To understand rational functions, picture them as the fraction form of two polynomials. A rational function is any function that can be represented by the equation \( f(x) = \frac{P(x)}{Q(x)} \), where \( P(x) \) and \( Q(x) \) are polynomial functions, and \( Q(x) eq 0 \). In our problem, the function \( f(x) = \frac{1}{u^2 + u - 2} \) is a rational function because its structure reflects that of a ratio between two polynomial expressions.

Here are some important notes about rational functions:

• The denominator Q(x) must not equal zero since division by zero is undefined.
• This type of function may have vertical asymptotes and points of discontinuity where the denominator equals zero.
• An understanding of the zeros of both the denominator and numerator can help in graphing rational functions.

Recognizing the type of function helps in understanding how to deal with it mathematically, including simplifying, finding discontinuities, and figuring its limits.

Quadratic equations are polynomial equations of degree two generally formatted as \( ax^2 + bx + c = 0 \). These equations are central when dealing with rational functions, particularly in identifying discontinuity points.

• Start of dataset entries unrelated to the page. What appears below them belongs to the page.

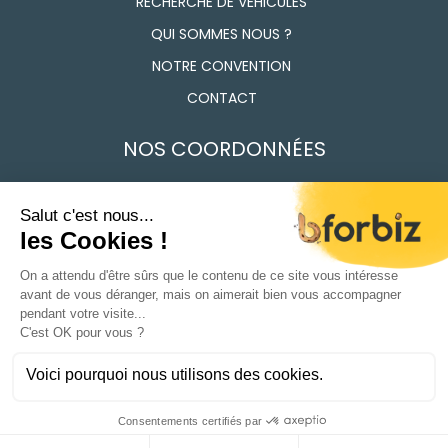
RECHERCHE DE VÉHICULES
QUI SOMMES NOUS ?
NOTRE CONVENTION
CONTACT
NOS COORDONNÉES
7 Route des Frères Lumière, 91160 Longjumeau
01 69 74 17 50
Du Lundi au vendredi 9h - 12h / 14h - 18h
CONDITIONS GÉNÉRALES DE VENTE
POLITIQUE DE CONFIDENTIALITÉ
MENTIONS LÉGALES
01 69 74 17 50
Ⓒ 2024 | TOUS DROITS RÉSERVÉS
AGENCE WEB
BFORBIZ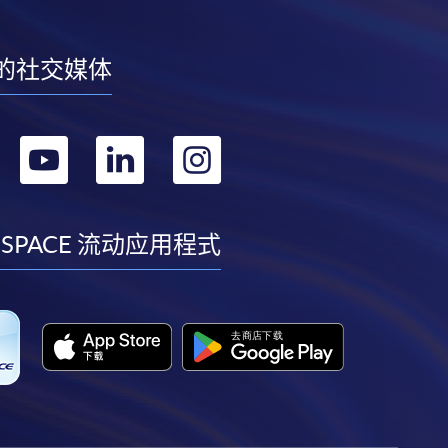
的社交媒体
转
转
转
转
到
到
到
到
facebook
youtube
linkedin
instagram
 SPACE 流动应用程式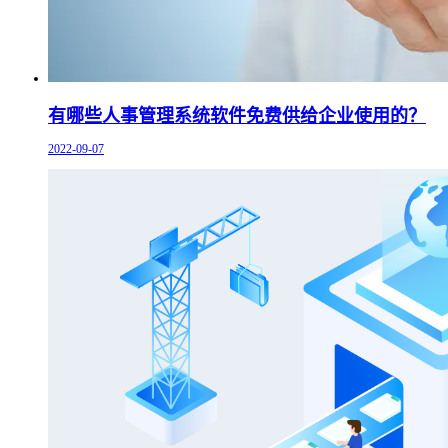
有哪些人事管理系统软件免费供给企业使用的？
2022-09-07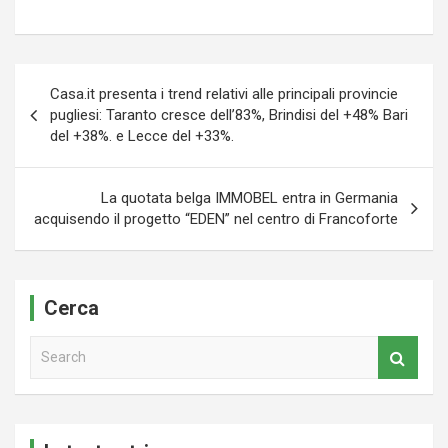
Navigazione
Casa.it presenta i trend relativi alle principali provincie
articoli
pugliesi: Taranto cresce dell’83%, Brindisi del +48% Bari
del +38%. e Lecce del +33%.
La quotata belga IMMOBEL entra in Germania
acquisendo il progetto “EDEN” nel centro di Francoforte
Cerca
S
e
a
r
c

Key characteristics of quadratic equations include:

• They always form a parabola when graphed.
• The solutions or roots can be found using factoring, completing the square, or the quadratic formula: \( x = \frac{-b \pm \sqrt{b^2-4ac}}{2a} \).
• Understanding the roots is crucial as they help determine where the function equals zero or is undefined.

In our case, we solved \( u^2 + u - 2 = 0 \) by using factoring as \( (u-1)(u+2) = 0 \), giving the roots \( u = 1 \) and \( u = -2 \). Understanding these roots helps translate the solutions to the variable \( x \) which plays a critical role in the broader context of solving for discontinuities.

Discontinuity points on a graph are where the function is not continuous. These points are particularly crucial in rational functions because they can tell us where the function does not exist or behaves differently than usual.

For the function we've been studying, we found discontinuity points by determining where the denominator equals zero. The original function was \( f(x) = \frac{1}{u^2 + u - 2} \), and our task was to solve \( u^2 + u - 2 = 0 \). Upon solving, it revealed \( u = 1 \) and \( u = -2 \) as the keys to further determination of x-values.

It's important to:

• Translate these u-values back into x-values correctly.
• Consider any intrinsic discontinuity points introduced by the structure of the function, such as where \( x = 1 \) in our function where \( u = \frac{1}{x-1} \).
• Recognize that a point of discontinuity may also be a point of undefined behavior.

In conclusion, the discontinuity points found in this rational function analysis were \( x = \frac{1}{2}, 1, \) and \( 2 \). Identifying these points can guide in sketching the function and explaining its behavior across its domain.